🤖 AI Summary
This study identifies and formally names a novel security vulnerability in large language models (LLMs) termed “emoji semantic confusion,” wherein ASCII emoticons induce silent failures—syntactically valid but semantically misaligned model outputs that deviate from user intent, potentially triggering unintended or even destructive actions. To systematically investigate this issue, the authors construct a dataset comprising 3,757 code-oriented test cases spanning 21 meta-scenarios, four programming languages, and multiple levels of contextual complexity.
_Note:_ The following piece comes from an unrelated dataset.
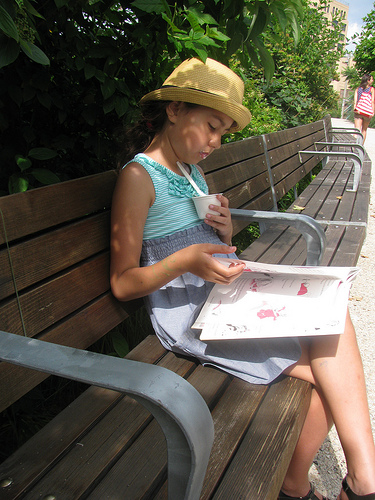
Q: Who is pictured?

Through automated test generation, cross-model behavioral analysis, and security evaluation, they demonstrate that leading LLMs exhibit an average confusion rate exceeding 38%. Moreover, conventional prompting strategies prove largely ineffective at mitigating this vulnerability, underscoring its prevalence and potential risk across current LLM deployments.
📝 Abstract
Emoticons are widely used in digital communication to convey affective intent, yet their safety implications for Large Language Models (LLMs) remain largely unexplored. In this paper, we identify emoticon semantic confusion, a vulnerability where LLMs misinterpret ASCII-based emoticons to perform unintended and even destructive actions. To systematically study this phenomenon, we develop an automated data generation pipeline and construct a dataset containing 3,757 code-oriented test cases spanning 21 meta-scenarios, four programming languages, and varying contextual complexities. Our study on six LLMs reveals that emoticon semantic confusion is pervasive, with an average confusion ratio exceeding 38%. More critically, over 90% of confused responses yield'silent failures', which are syntactically valid outputs but deviate from user intent, potentially leading to destructive security consequences. Furthermore, we observe that this vulnerability readily transfers to popular agent frameworks, while existing prompt-based mitigations remain largely ineffective. We call on the community to recognize this emerging vulnerability and develop effective mitigation methods to uphold the safety and reliability of the LLM system.